His words surprised her, and she straightened defensively but did not reply. Again, she wasn’t sure he’d actually posed a question. And she was still struggling to compose herself. It was a shock to her that he’d even known who she was, much less known of her daughter.

“Haven’t made many friends here, have you?” he assessed. Another statement-question.

“You know, there’s a book about making friends by a man named Carnegie you might want to peruse sometime,” he suggested. “Humans seem to like that one. Read a bit of it myself once. Don’t recall offhand there being a chapter endorsing the practice of macheting people whenever conversation fails.”

She snorted before she could prevent herself. This beast was lecturing her on the subject of making friends? While the Alpha Alex was widely feared and revered, he was not well liked by many. Not many at all. This much she knew.

“Mm … can’t read, huh?” he very insultingly presumed, scratching his jaw. “Figures. Well, in any case, I can’t allow you to go about macheting my pack members every time you’re startled or feel threatened, understand?”

She nodded slowly.

“Good.” He extended his hand to her, palm up. “The machete.” It was an Alpha command.

Her eyes danced nervously from the bloody weapon in her shaking hands to the Alpha’s expectant face. Briefly she considered going for his throat with it. His sudden, deep roll of laughter startled her, and she tottered backwards on wobbly legs.

Capable arms caught her from behind before she tumbled to her ass. On reflex, she flailed and swung wildly with the weapon. But the stranger who’d caught her from behind seemed to have anticipated this exact reaction from her, as his arms immediately trapped hers and his hand clamped forcefully over her wrist, instantly stilling the weapon’s movement before she could do damage to herself or anyone around her.

“Shhhh—you’re okay. Be calm and let go, Lupe,” Kai’s most welcome voice soothed in her ear, using nearly the same tone he’d employed throughout her labor. “I’m in charge,” he whispered. “You will heed me and let go. Now, Lupe,” he ordered. “Do as I say and I will take care of you.”

She understood what he was after. She would have to relinquish her weapon to the Alpha. There was no way around it. Alex had commanded it, and Kai would have to obey him. If Kai were to have any chance at all of protecting her from Alex, she would have to do exactly as instructed.

Reluctantly, biting back a sob, she let Kai pry her father’s machete from her bloodless fingers.

As it thumped to the ground, she felt completely lost. Overwhelmingly, devastatingly vulnerable. She needed that machete! Real or imagined, it had served as her anchor to safety in a world where otherwise she would always be subjugated and powerless. Without it, she already felt defeated.

“I apologize, my Alpha,” Kai ingratiated. “The girl is my responsibility in Alcaeus’ absence. I accept full blame for whatever mishap has occurred here.”

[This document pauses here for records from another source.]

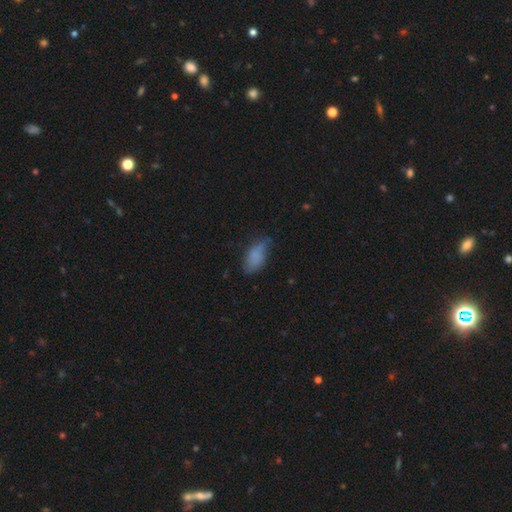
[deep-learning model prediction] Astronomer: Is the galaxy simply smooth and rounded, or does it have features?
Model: smooth — 77%.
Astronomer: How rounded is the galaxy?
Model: in between — 87%.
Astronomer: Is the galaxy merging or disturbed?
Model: none — 50% (runner-up: minor disturbance, 34%).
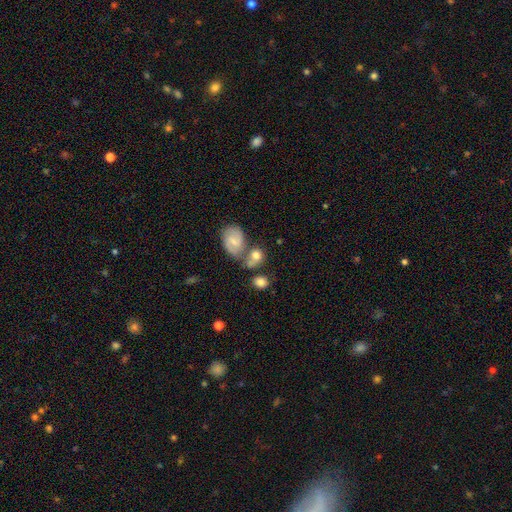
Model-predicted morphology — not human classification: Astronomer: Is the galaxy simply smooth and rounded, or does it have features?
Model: smooth — 67%.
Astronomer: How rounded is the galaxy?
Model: round — 54% (runner-up: in between, 44%).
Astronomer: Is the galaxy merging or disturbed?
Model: none — 44% (runner-up: merger, 36%).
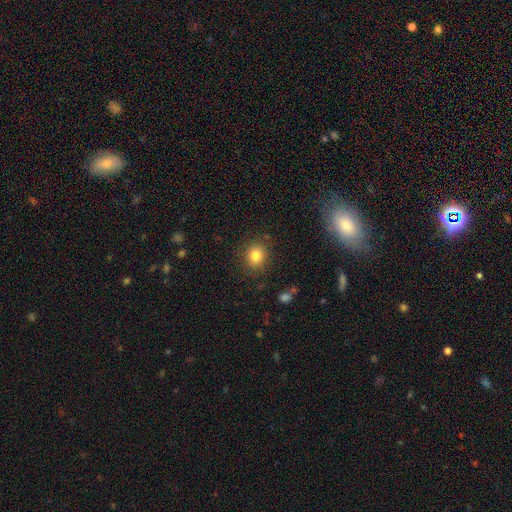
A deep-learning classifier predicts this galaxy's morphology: Smooth or featured: smooth — 83% (star or artifact — 11%)
How rounded: round — 74% (in between — 25%)
Merging: none — 86% (minor disturbance — 9%)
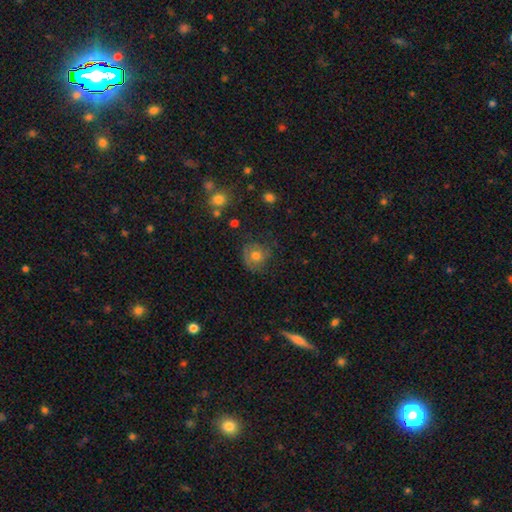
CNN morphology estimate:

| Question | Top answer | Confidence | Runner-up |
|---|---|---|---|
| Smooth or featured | smooth | 71% | featured or disk (18%) |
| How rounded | round | 83% | in between (16%) |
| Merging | none | 67% | minor disturbance (22%) |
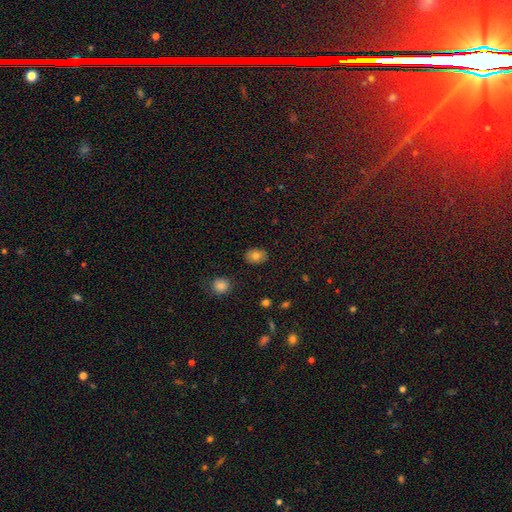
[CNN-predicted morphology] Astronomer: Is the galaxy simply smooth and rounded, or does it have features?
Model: smooth — 80%.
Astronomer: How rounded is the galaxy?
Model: in between — 70%.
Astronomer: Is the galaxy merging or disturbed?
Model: none — 87%.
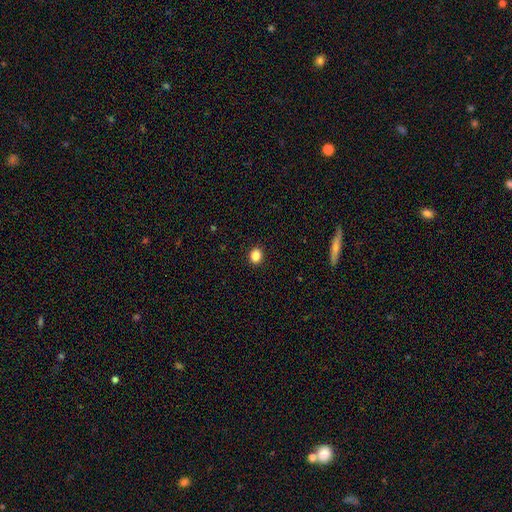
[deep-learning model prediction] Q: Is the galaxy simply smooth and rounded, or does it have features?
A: smooth — 85%.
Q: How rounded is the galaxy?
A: round — 67%.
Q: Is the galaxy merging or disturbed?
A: none — 92%.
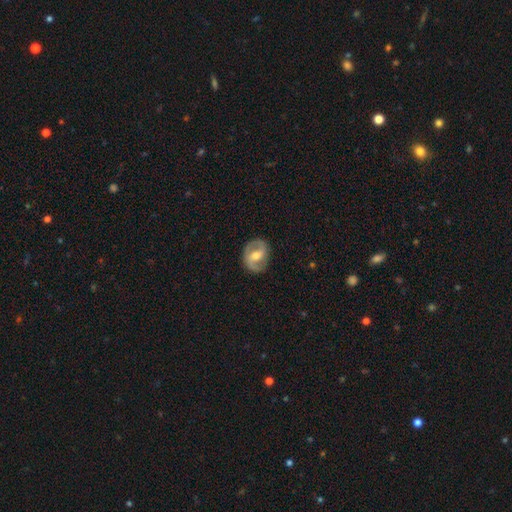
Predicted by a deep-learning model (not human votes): Smooth or featured?
  - featured or disk: 81% *
  - smooth: 14%
  - star or artifact: 5%
Edge-on disk?
  - no: 97% *
  - yes: 3%
Bar?
  - weak: 47% *
  - strong: 29%
  - no: 24%
Spiral arms?
  - yes: 91% *
  - no: 9%
Spiral winding?
  - medium: 52% *
  - tight: 27%
  - loose: 21%
Spiral arm count?
  - 2: 90% *
  - can't tell: 4%
  - 1: 3%
  - 3: 1%
  - 4: 1%
  - more than 4: 1%
Bulge size?
  - moderate: 67% *
  - small: 25%
  - large: 5%
  - none: 2%
  - dominant: 1%
Merging?
  - none: 84% *
  - minor disturbance: 11%
  - major disturbance: 3%
  - merger: 1%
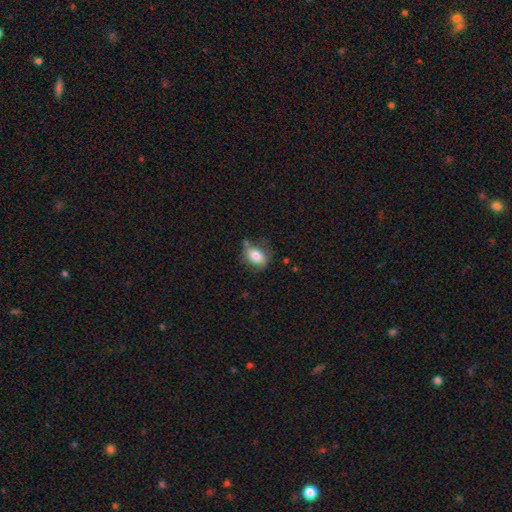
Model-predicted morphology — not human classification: Smooth or featured? Predicted: smooth (p=0.79). How rounded? Predicted: in between (p=0.81). Merging? Predicted: none (p=0.57).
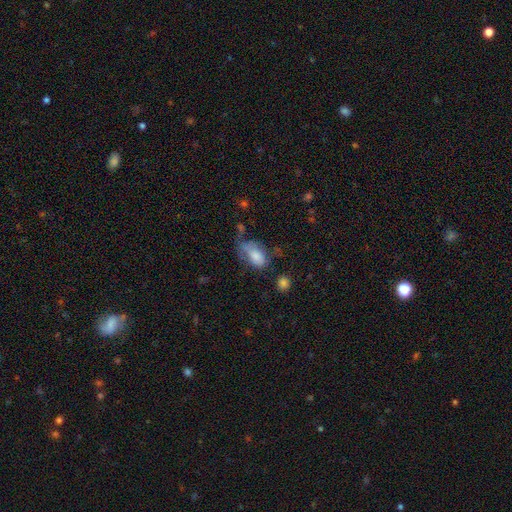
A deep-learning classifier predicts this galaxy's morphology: smooth-or-featured: smooth: 77% | featured or disk: 15% | star or artifact: 8%
  how-rounded: in between: 90% | round: 7% | cigar-shaped: 3%
  merging: none: 34% | minor disturbance: 32% | major disturbance: 26% | merger: 8%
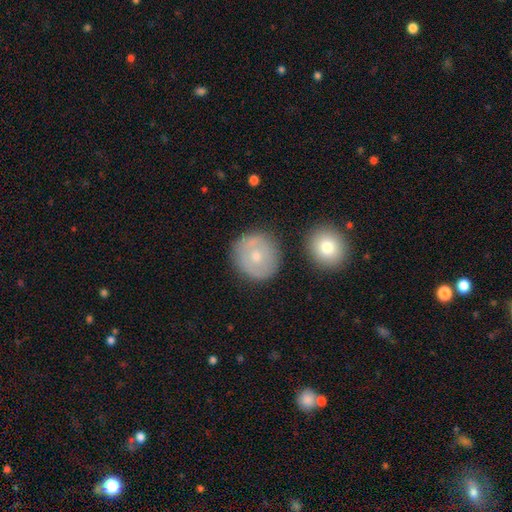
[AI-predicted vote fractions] Smooth or featured? Predicted: smooth (p=0.63). How rounded? Predicted: round (p=0.91). Merging? Predicted: none (p=0.82).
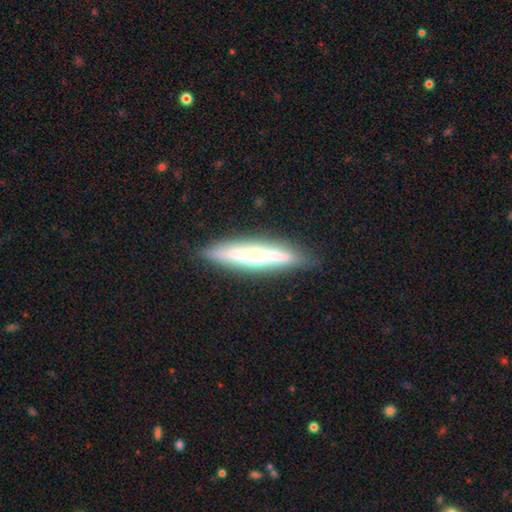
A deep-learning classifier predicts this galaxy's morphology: Smooth or featured: featured or disk — 62% (smooth — 31%)
Edge-on disk: yes — 90% (no — 10%)
Edge-on bulge: rounded — 58% (none — 29%)
Merging: none — 86% (minor disturbance — 10%)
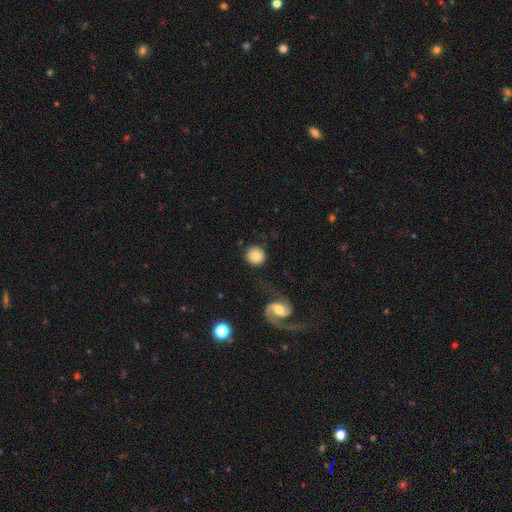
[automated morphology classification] Q: Smooth or featured?
A: smooth (71%); runner-up: featured or disk (21%)
Q: How rounded?
A: round (93%); runner-up: in between (6%)
Q: Merging?
A: none (83%); runner-up: minor disturbance (9%)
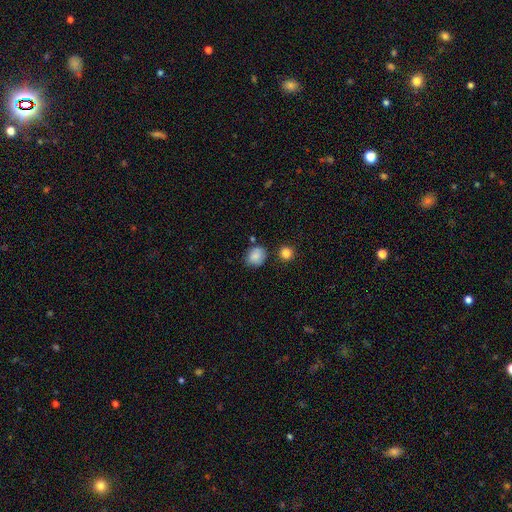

She very nearly giggled with hysteria at his formal tone and choice of phrasing. Mishap? A man had been beheaded. Another had been killed by less than a shrug.

The Alpha’s expression was inscrutable as he retrieved the machete, pulled a handkerchief from his suit pocket, and proceeded to wipe the bloodstained blade clean.

“I’ll take her home and see that all of this is appropriately taken care of,” Kai rushed on, stepping forward and grabbing hold of Lupe’s elbow, preparing to drag her away at the earliest opportunity.